Does anyone else remember long and short vowels? Do they still teach it that way? Yes, there’s a reason for my question, read on and all will become clear…
Before I moved to Texas I never thought much about pecans. Oh, I’d had the occasional slice of pecan pie, but I was more of a walnut/hazelnut girl. But, down here the trees practically throw pecans at you, like the apple trees in the film version of Wizard of Oz. You have to be mindful of parking under the pecan trees. In the good years, the urban harvest is amazing. I’ve learned a few places to go, now, and can scavenge with the best of them.
Since I never thought much about pecans, I certainly never dwelt on pronunciation. I heard the word pronounced several different ways, and didn’t blink. However, my friends here informed me that it is absolutely a short “e”, followed by a sort of “aw” sound — never, never that “CanCan” sounding “a”. Kind of “pehkawn” if you will, and that a “pee-can” is something you use in the night if you are leery of going to the outhouse because of bahrs. You get the idea? Yikes.
Anyway, whatever you call them, I love them. Good fresh pecans are buttery and tender, almost like pine nuts, and that make them a great baking nut. They can be coarsely ground and used instead of breadcrumbs when coating fish (especially trout, oh my!) for baking, ground into a fine “flour” and used to make a gluten-free pie crust, or taken even further into a pecan butter. They make pralines something to write home about, and they are wonderful with a variety of sweet to savoury crusty coatings as a nosh.
I like ’em sweet. If you know me at all, either from this blog or from the real world, you probably guessed that. I love sweets but with a twist. Again, if you know me you know I am partial (ok, addicted) to Armenian seven-spice. This blend of very finely ground cinnamon, allspice, ginger, nutmeg, cloves, fennel and black pepper is great (great, I tell you) in coffee, in stews, soups, as a rub with chicken, in granola, in banana-nut bread, in pancakes, and for making sweet spiced pecans.
This is a very easy recipe, and since it is mostly about whisking and mixing it is great to make with kids. They can do pretty much everything once the egg is separated (and for older kids, well, let them try — no harm if a tiny bit of yolk gets in the white in this recipe). If a grown-up does the oven part, everything else is kid-friendly.
These will keep well once cooled (good luck with that – they never last long here!) if stored in an airtight tin. They make nice gifts in a pretty glass canister, or just a nice nosh before or after dinner. They are good crumbled over vanilla ice cream, and please, please send me any other uses you can think of. Quick, yummy, store-able, good enough!
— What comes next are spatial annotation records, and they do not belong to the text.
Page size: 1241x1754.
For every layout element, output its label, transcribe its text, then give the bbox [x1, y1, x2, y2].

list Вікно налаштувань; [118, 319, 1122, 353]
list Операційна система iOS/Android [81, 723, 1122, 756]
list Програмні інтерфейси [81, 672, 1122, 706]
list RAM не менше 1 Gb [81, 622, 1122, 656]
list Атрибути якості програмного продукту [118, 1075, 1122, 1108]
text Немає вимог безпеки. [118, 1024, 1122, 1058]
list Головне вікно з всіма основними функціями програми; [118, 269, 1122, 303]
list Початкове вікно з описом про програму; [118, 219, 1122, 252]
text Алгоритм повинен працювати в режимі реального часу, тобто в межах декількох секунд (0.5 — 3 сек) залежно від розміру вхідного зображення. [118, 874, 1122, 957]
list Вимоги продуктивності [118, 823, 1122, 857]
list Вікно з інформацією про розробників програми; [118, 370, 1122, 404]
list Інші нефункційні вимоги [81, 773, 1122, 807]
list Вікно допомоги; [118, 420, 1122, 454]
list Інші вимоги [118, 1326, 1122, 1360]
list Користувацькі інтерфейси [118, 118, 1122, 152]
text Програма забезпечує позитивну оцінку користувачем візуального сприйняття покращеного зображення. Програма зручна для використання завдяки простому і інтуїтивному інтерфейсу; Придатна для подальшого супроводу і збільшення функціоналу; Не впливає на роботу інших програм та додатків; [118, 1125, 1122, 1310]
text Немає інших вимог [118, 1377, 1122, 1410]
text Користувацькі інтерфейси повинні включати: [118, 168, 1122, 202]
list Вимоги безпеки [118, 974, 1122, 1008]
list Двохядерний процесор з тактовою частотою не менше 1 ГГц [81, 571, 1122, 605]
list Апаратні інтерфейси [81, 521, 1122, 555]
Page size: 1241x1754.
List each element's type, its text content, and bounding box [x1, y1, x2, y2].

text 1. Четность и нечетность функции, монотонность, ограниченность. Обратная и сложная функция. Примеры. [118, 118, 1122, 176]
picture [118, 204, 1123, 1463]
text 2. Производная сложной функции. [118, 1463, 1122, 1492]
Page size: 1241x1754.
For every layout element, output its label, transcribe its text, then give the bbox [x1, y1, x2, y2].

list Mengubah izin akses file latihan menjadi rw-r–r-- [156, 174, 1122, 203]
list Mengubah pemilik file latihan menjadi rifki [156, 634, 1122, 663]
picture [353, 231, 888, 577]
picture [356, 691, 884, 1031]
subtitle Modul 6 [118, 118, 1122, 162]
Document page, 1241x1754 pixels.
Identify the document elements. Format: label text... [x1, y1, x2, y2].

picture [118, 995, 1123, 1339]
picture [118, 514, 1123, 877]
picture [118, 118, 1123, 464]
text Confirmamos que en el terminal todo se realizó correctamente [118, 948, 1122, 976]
Here’s how:
Makes about 4 1/2 cups
1 medium egg white
2 tsp vanilla extract
1/2 cup firmly packed light brown sugar
1 tablespoon seven spice*
4-5 cups pecan halves
2 T turbinado sugar
Move your oven racks to the lower part of the oven. Preheat the oven to 300°F.In a bowl, whisk together the egg white and vanilla until just a little frothy. Stir in the brown sugar and spices. Mix until well blended and shiny. Add the pecans and mix/toss until the nuts are evenly coated. (Start with 4 cups. If it seems rather wet, add more nuts.)
Spread the pecans evenly on parchment on a cookie sheet. (It may take 2 cookie sheets.) Sprinkle with the turbinado sugar. This give a bit of extra “crunch”.
Bake, stirring every 10 minutes, until the nuts are dry, about 35-40 minutes. (Be careful – nothing is hotter than hot sugar!) Remove from the oven and let cool to room temperature. Enjoy!*If you don’t have seven spice available, you can make your own mixture of ginger, cinnamon, allspice, etc as listed above. Just be sure it is all ground very fine (especially the pepper!) and well blended. I go through it quickly, so I don’t really know how long it will last, but if all your spices are nice and fresh it should last a few months. Yum!